Let $\gcd \set {a, b}$ be the greatest common divisor of $a$ and $b$.


$\exists x, y \in \Z: a x + b y = \gcd \set {a, b}$

That is, $\gcd \set {a, b}$ is an integer combination (or linear combination) of $a$ and $b$.

Furthermore, $\gcd \set {a, b}$ is the smallest positive integer combination of $a$ and $b$.


Let $a, b \in \Z$ such that $a$ and $b$ are not both zero.

Let $J$ be the set of all integer combinations of $a$ and $b$:

$J = \set {x: x = m a + n b: m, n \in \Z}$

First we show that $J$ is an ideal of $\Z$

Let $\alpha = m_1 a + n_1 b$ and $\beta = m_2 a + n_2 b$, and let $c \in \Z$

Then $\alpha,\beta \in J$ and :

\(\ds \alpha + \beta\) \(=\) \(\ds m_1 a + n_1 b + m_2 a + n_2 b\)
\(\ds \) \(=\) \(\ds \paren {m_1 + m_2} a + \paren {n_1 + n_2} b\)
\(\ds \leadsto \ \ \) \(\ds \alpha + \beta\) \(\in\) \(\ds J\)

\(\ds c \alpha\) \(=\) \(\ds c \paren {m_1 a + n_1 b}\)
\(\ds \) \(=\) \(\ds \paren {c m_1} a + \paren {c n_1} b\)
\(\ds \leadsto \ \ \) \(\ds c \alpha\) \(\in\) \(\ds J\)

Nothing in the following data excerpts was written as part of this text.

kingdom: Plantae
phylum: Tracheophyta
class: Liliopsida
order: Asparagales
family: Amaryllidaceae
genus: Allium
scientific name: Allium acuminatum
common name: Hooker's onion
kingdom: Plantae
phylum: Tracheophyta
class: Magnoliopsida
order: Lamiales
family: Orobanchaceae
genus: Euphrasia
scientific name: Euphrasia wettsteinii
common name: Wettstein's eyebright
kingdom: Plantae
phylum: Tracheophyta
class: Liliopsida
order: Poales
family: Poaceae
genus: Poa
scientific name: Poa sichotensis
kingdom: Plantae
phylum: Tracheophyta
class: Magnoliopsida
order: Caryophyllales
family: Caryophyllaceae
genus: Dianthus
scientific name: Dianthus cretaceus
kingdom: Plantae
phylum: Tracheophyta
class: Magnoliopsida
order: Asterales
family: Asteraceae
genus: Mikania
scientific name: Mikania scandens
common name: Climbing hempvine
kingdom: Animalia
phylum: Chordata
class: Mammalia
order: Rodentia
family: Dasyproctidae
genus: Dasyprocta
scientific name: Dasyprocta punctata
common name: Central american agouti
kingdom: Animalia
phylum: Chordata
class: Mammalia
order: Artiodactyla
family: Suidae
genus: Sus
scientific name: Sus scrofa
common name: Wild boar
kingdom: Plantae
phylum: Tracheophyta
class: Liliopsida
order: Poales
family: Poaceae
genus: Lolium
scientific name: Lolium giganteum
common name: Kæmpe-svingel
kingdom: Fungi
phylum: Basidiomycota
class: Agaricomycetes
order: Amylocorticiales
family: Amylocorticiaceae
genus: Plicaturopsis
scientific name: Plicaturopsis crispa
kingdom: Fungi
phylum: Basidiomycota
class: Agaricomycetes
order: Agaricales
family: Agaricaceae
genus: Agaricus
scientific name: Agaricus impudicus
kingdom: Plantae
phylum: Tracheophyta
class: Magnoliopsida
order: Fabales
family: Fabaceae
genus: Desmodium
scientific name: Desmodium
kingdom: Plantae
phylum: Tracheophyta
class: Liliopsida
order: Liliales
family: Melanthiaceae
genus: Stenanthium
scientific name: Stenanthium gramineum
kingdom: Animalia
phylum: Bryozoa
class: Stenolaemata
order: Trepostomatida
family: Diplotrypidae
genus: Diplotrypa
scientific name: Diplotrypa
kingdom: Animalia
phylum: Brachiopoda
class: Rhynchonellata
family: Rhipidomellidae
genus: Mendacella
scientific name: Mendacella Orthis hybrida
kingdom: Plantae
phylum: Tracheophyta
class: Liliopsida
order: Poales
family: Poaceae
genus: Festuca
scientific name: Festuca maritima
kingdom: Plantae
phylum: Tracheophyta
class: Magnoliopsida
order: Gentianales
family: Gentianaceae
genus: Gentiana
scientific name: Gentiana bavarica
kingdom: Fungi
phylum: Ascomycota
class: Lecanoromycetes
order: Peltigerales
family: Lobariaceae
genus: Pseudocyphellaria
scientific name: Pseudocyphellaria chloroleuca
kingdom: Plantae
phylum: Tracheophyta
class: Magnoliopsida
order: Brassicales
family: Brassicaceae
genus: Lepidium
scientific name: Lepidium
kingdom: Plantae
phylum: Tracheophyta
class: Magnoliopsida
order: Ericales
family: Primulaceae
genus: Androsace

Thus $J$ is an integral ideal.

We have that:

\(\ds a\) \(=\) \(\ds 1 a + 0 b\)
\(\, \ds \land \, \) \(\ds b\) \(=\) \(\ds 0 a + 1 b\)
\(\ds \leadsto \ \ \) \(\ds a, b\) \(\in\) \(\ds J\)

$a$ and $b$ are not both zero, thus:

$J \ne \set 0$

By the something {theorem about ideals}:

$\exists x_0 > 0 : J = x_0 \Z$

$a \in J \land \set {J = x_0 \Z} \implies x_0 \divides a$
$b \in J \land \set {J = x_0 \Z} \implies x_0 \divides b$

$x_0 \divides a \land x_0 \divides b \implies x_0 \in \map D {a, b}$


$x_0 \in J \implies \exists r, s \in \Z : x_0 = r a + s b$

Let $x_1 \in \map D {a, b}$.


\(\ds x_1 \in \map D {a, b}\) \(\leadsto\) \(\ds x_1 \divides a \land x_1 \divides b\)
\(\ds \) \(\leadsto\) \(\ds x_1 \divides \paren {r a + s b}\)
\(\ds \) \(\leadsto\) \(\ds x_1 \vert x_0\)
\(\ds \) \(\leadsto\) \(\ds \size {x_1} \le \size {x_0} = x_0\)


$x_0 = \max \set {\map D {a, b} } = \gcd \set {a, b} = r a + s b$